As a radio broadcaster and record producer, I would hate it if people
thought the above statement was factual (sorry, Timmy!). :-)

The record was flooding the market 2 decades years before the first radio
broadcasts started without an audience with receivers to hear them.

The first records and phonograph players were manufactured in Montreal by
the inventor of the phonograph, Emile Berliner. In 1900 he sold 2,000
records. In 1901, he sold 2,000,000. His company later morphed into RCA (the
big recorder of Argentine Tango which set fire to its own Master warehouse,
creating today's woeful situation).

Interestingly, RCA was also central to the birth of commercial radio
broadcasting.

The first extended broadcast of the human voice was transmitted through the
air on December 24, 1906 from Brant Rock, Massachusetts. This was
accomplished by a Canadian engineer, Reginald Fessenden, who had worked for
Thomas Edison in his New Jersey Laboratory and later became a professor at
the University of Pittsburgh. For the next decade and more, radio was
basically only a military and scientific application.

Although RCA was initially envisioned as an international communications
company, it also quickly moved into the developing broadcasting field. RCA
made its broadcast debut on July 2, 1921 with a heavyweight boxing
championship, as Jack Dempsey defeated Georges Carpentier. The bout took
place in Hoboken, New Jersey, and was broadcast by a temporary longwave
station, WJY, with a transcript of the fight commentary telegraphed to KDKA
in Pittsburgh, for rebroadcast by that station.

Radio wasn't a real thing in people's homes until the decade of the 20's
progressed. So you could say that it was 25 years behind the record in terms
of consumer availability.

More info about these topics can be read at https://ToTANGO.net.

Cheers,

Keith




Date: Fri, 2 Sep 2005 19:05:40 -0400
From: Michael <tangomaniac@CAVTEL.NET>
Subject: Re: Organ grinder playing tango

I wonder if the monkey danced tango.

Michael
Washington, DC

On Fri, 2 Sep 2005 16:33:55 EDT, TimmyTango@AOL.COM wrote:

>At the beginning of the 20th Century >Radio was just invented. The Phonograph wasn't invented as yet, but the tango >traveled >Usually by =

an organ grinder. And I'm told it was good luck to give the man or >his monkey a coin for good luck.

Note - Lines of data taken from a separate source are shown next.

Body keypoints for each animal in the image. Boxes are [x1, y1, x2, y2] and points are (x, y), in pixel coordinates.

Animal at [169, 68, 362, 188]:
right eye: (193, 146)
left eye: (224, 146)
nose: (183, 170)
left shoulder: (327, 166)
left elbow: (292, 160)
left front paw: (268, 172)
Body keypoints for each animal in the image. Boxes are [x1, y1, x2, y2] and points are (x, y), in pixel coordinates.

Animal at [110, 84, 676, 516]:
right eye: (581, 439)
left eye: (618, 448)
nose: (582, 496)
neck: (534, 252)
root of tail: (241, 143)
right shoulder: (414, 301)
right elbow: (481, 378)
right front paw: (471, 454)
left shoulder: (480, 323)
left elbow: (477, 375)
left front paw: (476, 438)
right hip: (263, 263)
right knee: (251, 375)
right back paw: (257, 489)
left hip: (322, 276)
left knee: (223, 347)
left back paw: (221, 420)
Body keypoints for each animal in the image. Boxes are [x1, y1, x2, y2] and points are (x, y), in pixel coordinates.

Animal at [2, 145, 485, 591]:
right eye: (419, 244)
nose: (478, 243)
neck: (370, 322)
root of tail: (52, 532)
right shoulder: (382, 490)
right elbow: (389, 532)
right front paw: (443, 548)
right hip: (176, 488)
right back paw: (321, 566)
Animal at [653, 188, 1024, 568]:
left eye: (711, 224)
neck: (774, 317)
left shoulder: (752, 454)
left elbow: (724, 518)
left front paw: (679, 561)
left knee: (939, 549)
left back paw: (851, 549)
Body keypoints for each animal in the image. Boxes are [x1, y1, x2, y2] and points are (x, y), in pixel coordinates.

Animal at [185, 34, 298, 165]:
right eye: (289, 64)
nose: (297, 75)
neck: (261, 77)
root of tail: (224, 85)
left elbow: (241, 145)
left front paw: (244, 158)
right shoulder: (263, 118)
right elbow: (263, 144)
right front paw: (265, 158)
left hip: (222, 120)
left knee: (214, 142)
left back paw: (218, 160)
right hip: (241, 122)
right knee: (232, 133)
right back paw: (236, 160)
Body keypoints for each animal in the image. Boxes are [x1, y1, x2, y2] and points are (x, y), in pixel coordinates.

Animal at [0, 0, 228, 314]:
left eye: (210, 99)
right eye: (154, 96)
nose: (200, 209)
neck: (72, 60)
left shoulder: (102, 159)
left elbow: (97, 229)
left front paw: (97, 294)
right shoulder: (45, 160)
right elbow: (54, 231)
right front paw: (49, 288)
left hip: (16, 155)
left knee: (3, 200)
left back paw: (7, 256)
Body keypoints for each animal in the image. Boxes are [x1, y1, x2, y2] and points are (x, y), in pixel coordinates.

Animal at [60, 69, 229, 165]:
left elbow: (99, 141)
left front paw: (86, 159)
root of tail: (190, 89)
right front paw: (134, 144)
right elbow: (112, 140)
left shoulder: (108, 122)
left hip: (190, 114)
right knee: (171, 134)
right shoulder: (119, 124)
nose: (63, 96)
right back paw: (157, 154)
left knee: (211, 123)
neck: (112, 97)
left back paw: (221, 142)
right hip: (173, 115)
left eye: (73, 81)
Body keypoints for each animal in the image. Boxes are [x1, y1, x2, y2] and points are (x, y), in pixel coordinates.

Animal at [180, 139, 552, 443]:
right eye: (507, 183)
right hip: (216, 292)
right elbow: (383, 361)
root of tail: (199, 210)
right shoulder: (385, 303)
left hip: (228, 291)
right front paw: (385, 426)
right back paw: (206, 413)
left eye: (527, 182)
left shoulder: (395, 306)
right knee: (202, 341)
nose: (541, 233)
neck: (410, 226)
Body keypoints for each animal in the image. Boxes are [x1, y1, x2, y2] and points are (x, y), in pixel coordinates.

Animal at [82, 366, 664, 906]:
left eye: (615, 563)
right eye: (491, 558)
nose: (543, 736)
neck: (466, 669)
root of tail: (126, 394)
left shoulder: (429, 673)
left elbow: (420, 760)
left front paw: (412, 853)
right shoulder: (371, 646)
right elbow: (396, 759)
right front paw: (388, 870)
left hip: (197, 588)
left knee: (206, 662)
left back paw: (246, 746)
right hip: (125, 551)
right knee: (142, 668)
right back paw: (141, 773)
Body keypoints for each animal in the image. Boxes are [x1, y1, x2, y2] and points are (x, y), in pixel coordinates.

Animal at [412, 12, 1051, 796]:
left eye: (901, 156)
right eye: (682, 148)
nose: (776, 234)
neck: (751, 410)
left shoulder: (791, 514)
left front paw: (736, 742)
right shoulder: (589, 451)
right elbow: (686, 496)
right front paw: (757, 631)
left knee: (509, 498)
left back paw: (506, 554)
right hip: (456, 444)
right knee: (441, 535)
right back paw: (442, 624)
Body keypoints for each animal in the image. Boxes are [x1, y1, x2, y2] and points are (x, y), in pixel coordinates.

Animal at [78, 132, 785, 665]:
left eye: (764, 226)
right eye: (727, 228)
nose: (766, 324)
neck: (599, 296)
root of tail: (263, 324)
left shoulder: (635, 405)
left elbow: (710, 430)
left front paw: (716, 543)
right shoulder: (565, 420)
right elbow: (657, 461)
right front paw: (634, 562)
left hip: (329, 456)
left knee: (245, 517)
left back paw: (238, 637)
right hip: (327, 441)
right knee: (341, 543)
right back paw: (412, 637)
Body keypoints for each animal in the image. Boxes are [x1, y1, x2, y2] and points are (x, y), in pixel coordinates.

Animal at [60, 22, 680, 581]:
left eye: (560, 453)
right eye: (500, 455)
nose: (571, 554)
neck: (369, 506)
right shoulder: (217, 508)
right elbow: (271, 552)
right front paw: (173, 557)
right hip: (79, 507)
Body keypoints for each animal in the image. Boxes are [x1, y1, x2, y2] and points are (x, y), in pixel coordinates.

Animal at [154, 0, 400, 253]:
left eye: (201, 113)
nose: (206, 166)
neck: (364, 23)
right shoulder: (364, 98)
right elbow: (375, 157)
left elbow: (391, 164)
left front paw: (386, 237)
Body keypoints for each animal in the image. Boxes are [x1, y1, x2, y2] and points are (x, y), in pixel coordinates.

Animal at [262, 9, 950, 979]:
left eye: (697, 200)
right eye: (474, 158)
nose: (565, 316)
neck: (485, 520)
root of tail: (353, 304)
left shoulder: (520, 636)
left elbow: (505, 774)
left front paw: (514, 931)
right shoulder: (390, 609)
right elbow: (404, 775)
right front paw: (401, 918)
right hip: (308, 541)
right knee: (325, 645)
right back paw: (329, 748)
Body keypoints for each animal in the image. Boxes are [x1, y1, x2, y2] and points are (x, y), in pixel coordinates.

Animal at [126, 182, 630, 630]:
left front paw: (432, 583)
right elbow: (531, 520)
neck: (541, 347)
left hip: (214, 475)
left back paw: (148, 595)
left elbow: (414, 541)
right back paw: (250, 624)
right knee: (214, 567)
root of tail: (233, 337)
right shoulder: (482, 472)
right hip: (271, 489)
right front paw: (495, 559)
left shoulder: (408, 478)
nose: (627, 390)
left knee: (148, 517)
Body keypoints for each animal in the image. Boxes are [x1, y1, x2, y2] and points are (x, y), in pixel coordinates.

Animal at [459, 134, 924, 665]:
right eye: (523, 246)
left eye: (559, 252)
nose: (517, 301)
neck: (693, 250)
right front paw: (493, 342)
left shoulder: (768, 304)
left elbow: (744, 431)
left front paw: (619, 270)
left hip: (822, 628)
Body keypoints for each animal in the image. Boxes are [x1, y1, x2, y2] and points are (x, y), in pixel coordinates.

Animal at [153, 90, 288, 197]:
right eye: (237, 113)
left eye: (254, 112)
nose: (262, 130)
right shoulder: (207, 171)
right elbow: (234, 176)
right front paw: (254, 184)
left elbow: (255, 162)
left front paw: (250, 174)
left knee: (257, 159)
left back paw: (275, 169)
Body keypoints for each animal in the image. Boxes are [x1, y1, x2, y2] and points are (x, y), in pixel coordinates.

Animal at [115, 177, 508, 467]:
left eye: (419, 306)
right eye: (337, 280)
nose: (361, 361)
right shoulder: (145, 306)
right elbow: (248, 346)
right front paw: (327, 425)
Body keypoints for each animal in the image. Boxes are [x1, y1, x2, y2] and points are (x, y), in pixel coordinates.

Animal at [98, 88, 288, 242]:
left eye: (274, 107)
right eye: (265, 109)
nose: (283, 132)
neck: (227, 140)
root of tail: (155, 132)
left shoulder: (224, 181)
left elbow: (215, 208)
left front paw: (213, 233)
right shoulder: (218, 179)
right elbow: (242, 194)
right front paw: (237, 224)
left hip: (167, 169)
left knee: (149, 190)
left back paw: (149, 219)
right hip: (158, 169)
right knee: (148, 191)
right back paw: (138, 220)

Date: Fri, 2 Sep 2005 21:03:53 -0400
From: Ira Goldstein <eyegee@TWCNY.RR.COM>
Subject: Re: Organ grinder playing tango

>At the beginning of the 20th Century
>Radio was just invented. The Phonograph wasn't invented as yet, but the tango
>traveled
>Usually by an organ grinder. And I'm told it was good luck to give the man or
>his monkey a coin for good luck.
>Some received a fortune to read.
>
>Does anyone out there in tango land have any recording of an actual
>Organ grinder playing a tango. I would like to get a copy
>Timmy
>in Cleveland


Listening to early recordings of tango music,
the effect of the flute & violins as they were played sound very much
like organ grinder music to me.
I imagine that that sound was the expressive voice of its time,
and to me those strains are still powerfully evocative.

For example:

"Rosendo", performed by Orq. Vicente Greco in 1911,
found on "La Historia del Tango" vol.3, cd-1, track 1

or:

"El Apache Argentino", performed by Orq. Juan "Pacho" Maglio in 1913,
found on "Instrumental Tangos of the Old Guard", track 15.